Page:Aristote - Poétique et Rhétorique, trad. Ruelle.djvu/310

Le texte de cette page a été corrigé et est conforme au fac-similé.

En effet, tel fait se produit contre la vraisemblance, si bien que, même ce qui est contre la vraisemblance est vraisemblable ; et si cela est, le non vraisemblable sera vraisemblable, non pas absolument. Mais de même que, lorsqu’il s’agit de controverses, c’est en n’ajoutant pas : « selon certaine éventualité, par rapport à certain fait, dans certaines conditions, » que l’on fait œuvre de calomniateur, dans le cas présent aussi, ce qui est contre la vraisemblance est vraisemblable non pas absolument, mais seulement à certains égards.

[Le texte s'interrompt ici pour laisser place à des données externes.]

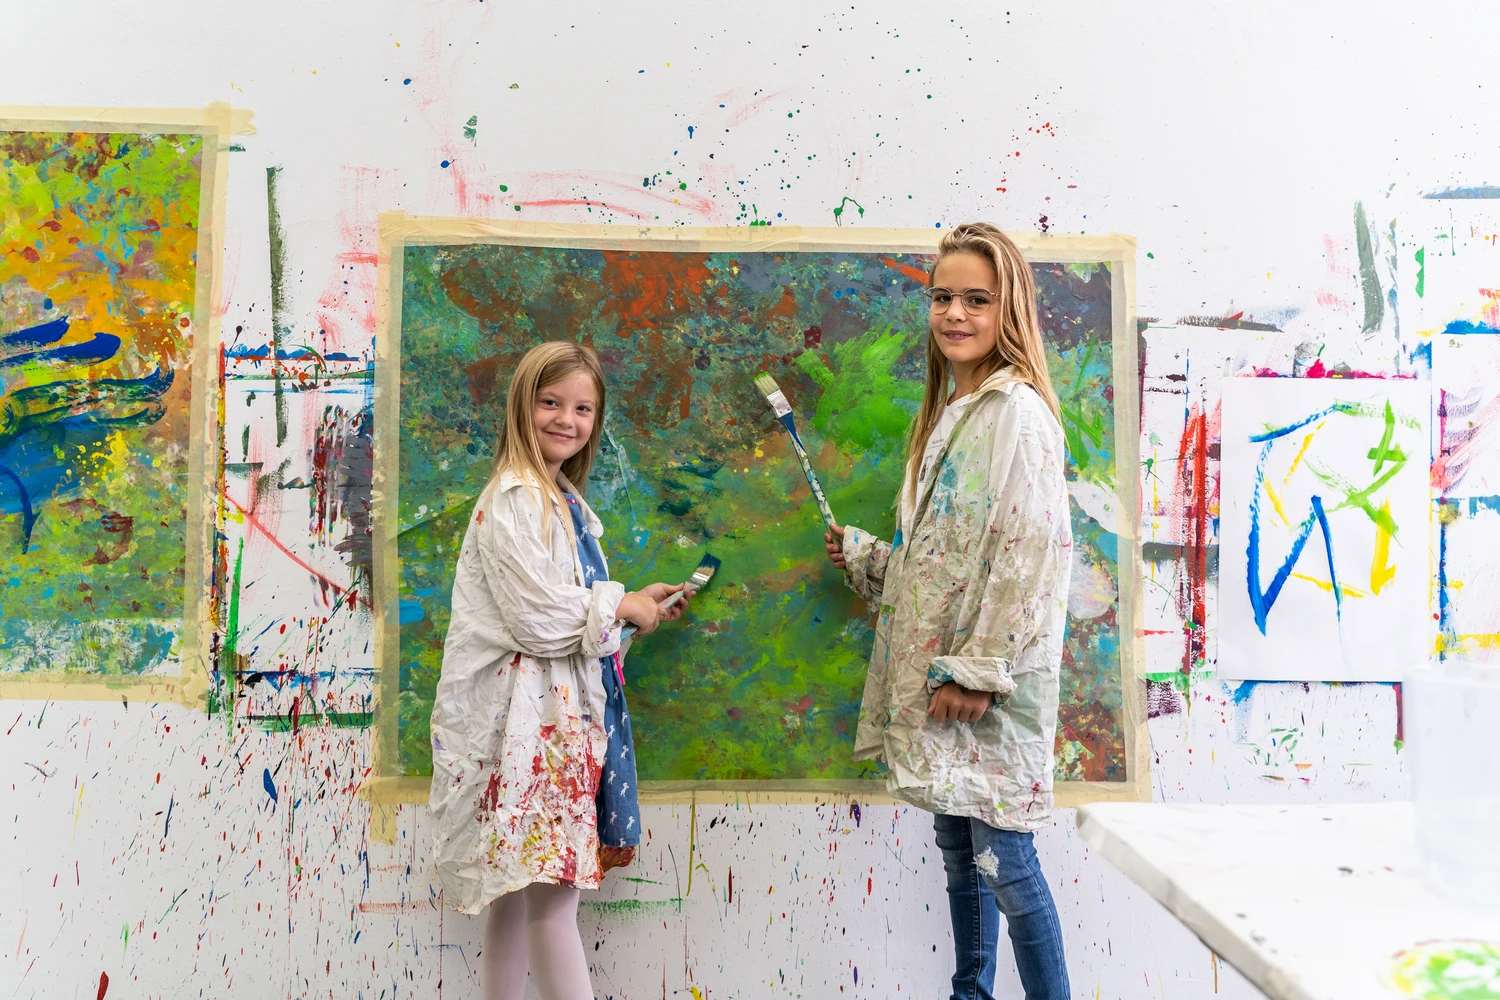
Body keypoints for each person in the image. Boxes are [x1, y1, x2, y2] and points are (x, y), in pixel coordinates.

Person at [824, 223, 1073, 1000]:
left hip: (987, 684)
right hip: (946, 676)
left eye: (976, 299)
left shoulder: (1016, 413)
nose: (955, 314)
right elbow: (952, 554)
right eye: (942, 297)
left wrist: (978, 671)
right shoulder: (952, 412)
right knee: (960, 852)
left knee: (1006, 863)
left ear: (1009, 309)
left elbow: (1028, 552)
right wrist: (872, 560)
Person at [429, 340, 687, 1000]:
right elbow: (538, 619)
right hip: (528, 732)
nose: (566, 420)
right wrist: (618, 604)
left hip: (544, 725)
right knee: (553, 896)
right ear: (523, 404)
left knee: (520, 895)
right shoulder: (518, 497)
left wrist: (634, 608)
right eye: (550, 402)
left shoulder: (556, 498)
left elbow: (566, 618)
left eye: (582, 408)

XI. C’est de ce lieu que se compose la Rhétorique de Corax[1]. Ainsi, qu’un individu ne prête pas à l’accusation portée contre lui, par exemple, en raison de sa faiblesse, il échappe à la condamnation pour voies de fait, car il n’y a pas vraisemblance (qu’il soit réellement coupable) ; mais qu’il prête à cette accusation, par exemple, en raison de sa vigueur, il s’en tire encore, attendu qu’il n’y a pas non plus vraisemblance, car il allait bien penser qu’il y aurait vraisemblance[2]. Il en est de même des autres cas. Il faut de deux choses l’une : ou qu’il y ait, ou qu’il n’y ait pas matière à poursuivre ; et les deux cas sont évidemment vraisemblables. Le premier est vraisemblable et le second ne l’est pas absolument parlant, mais de la manière que nous l’avons dit ; et c’est là le moyen d’assurer la supériorité à la cause la plus faible. C’est, par conséquent, à bon droit que l’on refusait d’admettre la prétention que Protagoras affichait[3]. C’était un

  1. Le premier, avec Tisias, qui ait écrit sur l’art oratoire.
  2. Et cette présomption a dû le retenir.
  3. Protagoras d’Abdère se faisait fort d’enseigner l’art de faire gager les mauvaise causes. Cp. Cicéron, Brutus, ch. VIII.